Lee Israel es una escritora reputada por sus biografías autorizadas sobre la actriz Tallulah Bankhead, la famosa norteamericana Dorothy Kilgallen y entrevistas a Katherine Hepburn. Sin embargo, otra desautorizada con Estée Lauder como retratada, es la causa de su precariedad laboral, vital y editorial. Pero ella no usaría tres adjetivos rimados como ha sucedido en la frase anterior, porque adora escribir con el mismo talento que sus admirados maestros Dorothy Parker o Noël Coward. Así lo creen también los comerciantes que compran engañados sus cartas en las librerías de antiguo que pueblan Manhattan. Lee no está sola en sus fechorías: gracias a la distinguida ayuda de Jack Hock, un buscavidas británico que con su desenvoltura consigue vender gran parte de la correspondencia falsificada por su jefa y amiga. Pero, ¿qué es lo falso y qué es lo verdadero cuando se trata de hacer disfrutar al lector o al público? ¿No es el mismo cine una fábrica de mentiras que produce alegría, tristeza y otras sensaciones?
Después de The Diary of a Teenage Girl, ópera prima en la que adaptaba una novela gráfica que sucedía en los setenta, Marielle Heller parte de un guión basado en las vivencias descritas por la protagonista, Lee Israel, en su libro de título homónimo al film.
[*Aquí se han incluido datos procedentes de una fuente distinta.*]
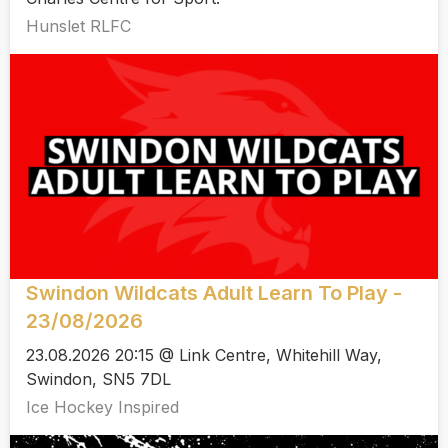
Hunslet RLFC
Swindon Wildcats Adult Learn To Play -
23/08/2026
23.08.2026 20:15 @ Link Centre, Whitehill Way,
Swindon, SN5 7DL
Ice Hockey Inspired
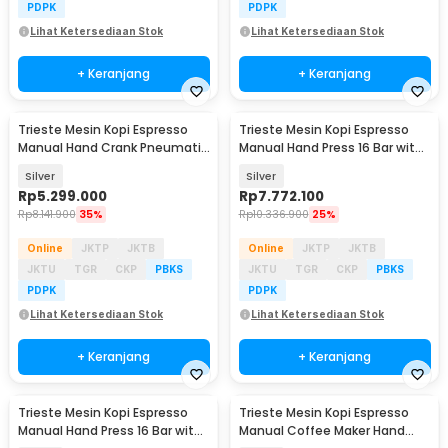
PDPK
PDPK
Lihat Ketersediaan Stok
Lihat Ketersediaan Stok
+ Keranjang
+ Keranjang
Trieste Mesin Kopi Espresso
Trieste Mesin Kopi Espresso
Manual Hand Crank Pneumatic
Manual Hand Press 16 Bar with
85ml with PID - AWS
PID - MSYS
Silver
Silver
Rp
5.299.000
Rp
7.772.100
Rp
8.141.900
35%
Rp
10.336.900
25%
Online
JKTP
JKTB
Online
JKTP
JKTB
JKTU
TGR
CKP
PBKS
JKTU
TGR
CKP
PBKS
PDPK
PDPK
Lihat Ketersediaan Stok
Lihat Ketersediaan Stok
+ Keranjang
+ Keranjang
Trieste Mesin Kopi Espresso
Trieste Mesin Kopi Espresso
Manual Hand Press 16 Bar with
Manual Coffee Maker Hand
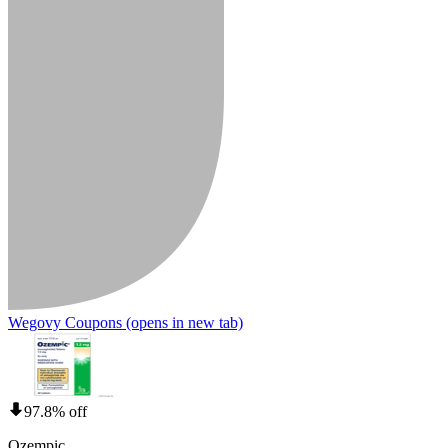
Wegovy Coupons
(opens in new tab)
97.8% off
Ozempic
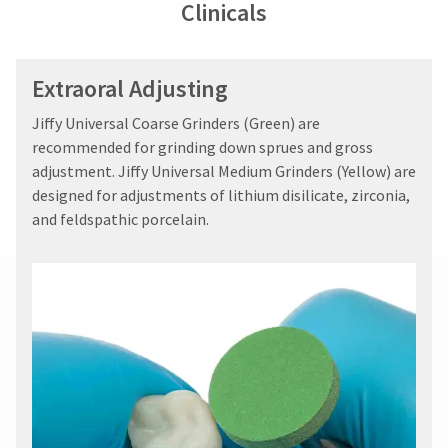
Clinicals
Extraoral Adjusting
Jiffy Universal Coarse Grinders (Green) are
recommended for grinding down sprues and gross
adjustment. Jiffy Universal Medium Grinders (Yellow) are
designed for adjustments of lithium disilicate, zirconia,
and feldspathic porcelain.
Su vida desde el año 1991 y siguientes, una época difícil para mantener el interés de los lectores en el brillo perdido de celebridades como la cómica estadounidense Fanny Brice, una actriz de vodevil que supone un Macguffin tan válido para la historia como el propio cartel de advertencia inicial, sobreimpresión con el machacado aviso de estar «basado en hechos reales». Este es un aspecto importante porque la directora —acompañada por los guionistas Nicole Holofcener y James Whitty— decide traicionar el biopic previsto, para darle entidad como largometraje de ficción estructurando un guión con aroma clásico.
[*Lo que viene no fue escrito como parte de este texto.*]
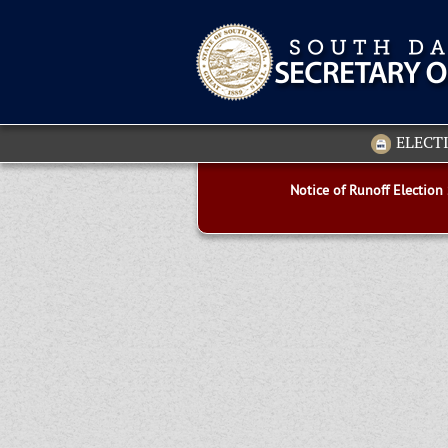
ELECT
Notice of Runoff Election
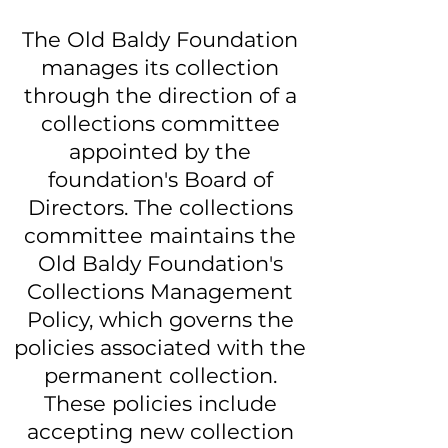
The Old Baldy Foundation
manages its collection
through the direction of a
collections committee
appointed by the
foundation's Board of
Directors. The collections
committee maintains the
Old Baldy Foundation's
Collections Management
Policy, which governs the
policies associated with the
permanent collection.
These policies include
accepting new collection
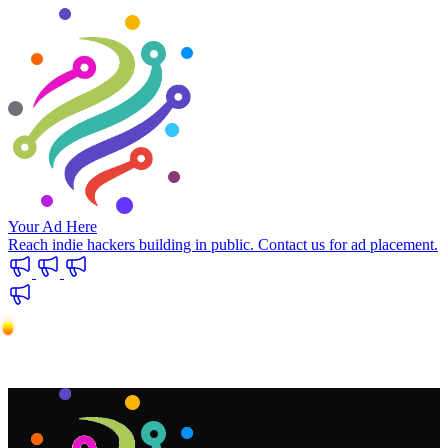
Your Ad Here
Reach indie hackers building in public. Contact us for ad placement.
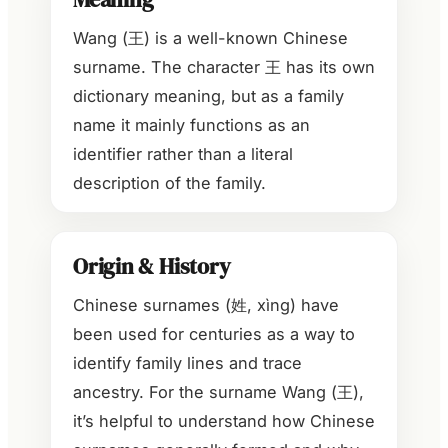
Wang (王) is a well-known Chinese
surname. The character 王 has its own
dictionary meaning, but as a family
name it mainly functions as an
identifier rather than a literal
description of the family.
Origin & History
Chinese surnames (姓, xìng) have
been used for centuries as a way to
identify family lines and trace
ancestry. For the surname Wang (王),
it’s helpful to understand how Chinese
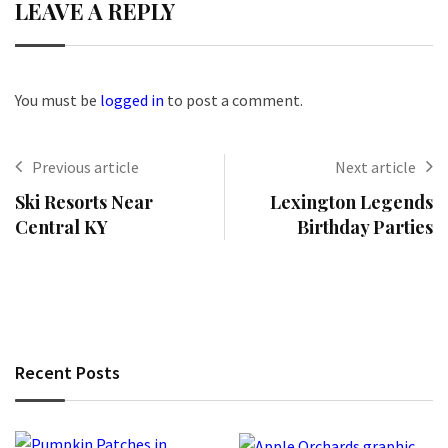
LEAVE A REPLY
You must be
logged in
to post a comment.
Previous article
Next article
Ski Resorts Near
Lexington Legends
Central KY
Birthday Parties
Recent Posts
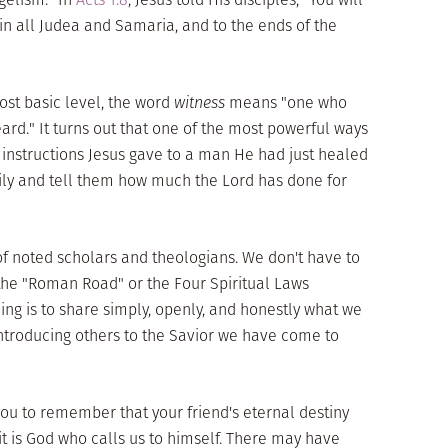
in all Judea and Samaria, and to the ends of the
ost basic level, the word
witness
means "one who
ard." It turns out that one of the most powerful ways
e instructions Jesus gave to a man He had just healed
ily and tell them how much the Lord has done for
f noted scholars and theologians. We don't have to
the "Roman Road" or the Four Spiritual Laws
ing is to share simply, openly, and honestly what we
troducing others to the Savior we have come to
r you to remember that your friend's eternal destiny
it is God who calls us to himself. There may have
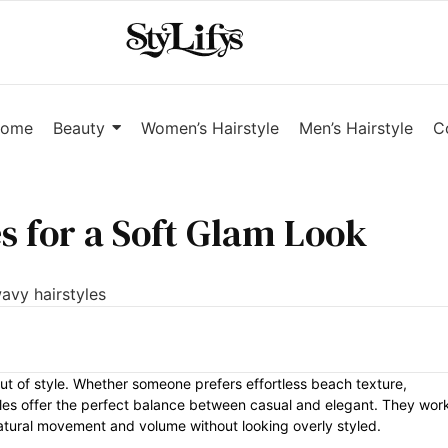
ome
Beauty
Women’s Hairstyle
Men’s Hairstyle
C
s for a Soft Glam Look
ut of style. Whether someone prefers effortless beach texture,
tyles offer the perfect balance between casual and elegant. They wor
natural movement and volume without looking overly styled.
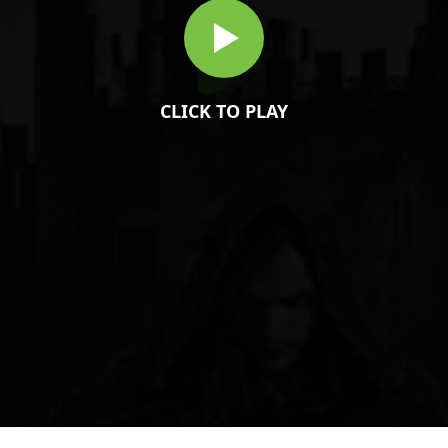
CLICK TO PLAY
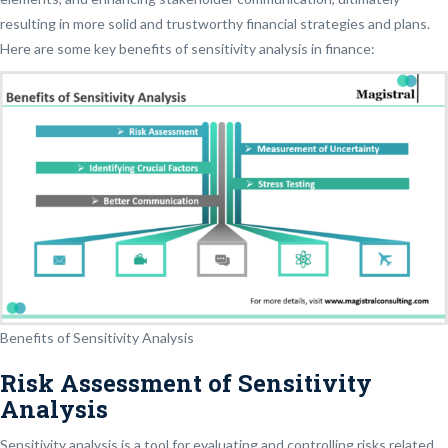
resulting in more solid and trustworthy financial strategies and plans.
Here are some key benefits of sensitivity analysis in finance:
Benefits of Sensitivity Analysis
Risk Assessment of Sensitivity
Analysis
Sensitivity analysis is a tool for evaluating and controlling risks related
¿Podrás perdonarme algún día? supone una sorpresa en la cartelera comercial porque no es una producción al uso. Ni siquiera en su condición de película de época reciente, de los primeros años noventa en concreto, ya que el trabajo de ambientación resulta más evocador de la textura visual de las décadas previas a esa; en una ciudad de Nueva York fotografiada con un esmero que la convierte en un elemento primordial del film. Esa fotogenia que la transformaba —en el cine de otra era— en una de las capitales del mundo. A esta calidad ayudan la caligrafía de la realizadora, pausada en las transiciones de una secuencia a otra, al mismo tiempo que muy dinámica en el tempo de las réplicas y contrarréplicas.
El largometraje es un trabajo construido con pulso literario, ritmo de comedia y poso de tragedia. Protagonizado por los dos personajes principales, reservados, supervivientes con los mismos galones que muchos de los caracteres que glorificaban John Huston o Arthur Penn, por citar a dos grandes cineastas que se acercaban a los supuestos perdedores de la sociedad. Melissa McCarthy y Richard E. Grant están mejor que nunca y se hacen gigantes cuando comparten escena o se separan. Pero no se trata del lucimiento dramático que consiguen sin esfuerzo aparente, sino en la fuerza de unas composiciones que dotan de vida, piel y carne a sus avatares.
El film, una comedia según la base IMDB o un drama según la de Filmaffinity, tiene esa capacidad de no definirse pero coger lo que necesite de cada género. Quizás sea mejor verlo como una comedia suave en el tono, pero profunda en sus motivos. Porque el largo consigue varias de las mejores reflexiones acerca de lo que vale de verdad la pena. ¿El arte o la copia? ¿El prestigio o el fracaso? ¿Vivir bien o sentirse bien? Por supuesto ninguna cuestión es respondida, del mismo modo que hacían los buenos maestros del Hollywood antiguo, dejando fuera de campo toda una intriga que poco importa, sabiendo que lo principal son las personas y sus relaciones; con aquella sutileza para tratar al espectador como sujeto pensante, adulto, capaz de adivinar la gravedad de situaciones de aquel momento, ya histórico, como era entonces la enfermedad del SIDA. Lo clandestino, también, en la colectividad de lesbianas y homosexuales. La irresistible atracción de una amistad entre seres solitarios que se disfruta desde la butaca, y esas pistas extraordinarias que regalan canciones de Paul Simon, Roxy Music, Pixies, Dinah Washington, Peggy Lee, Chet Baker o los mismos temas musicales de Nate Heller, la compositora de la banda sonora original. Una época pre-móvil que se pierde en el tiempo como las líneas borrosas de unas cartas mecanografiadas.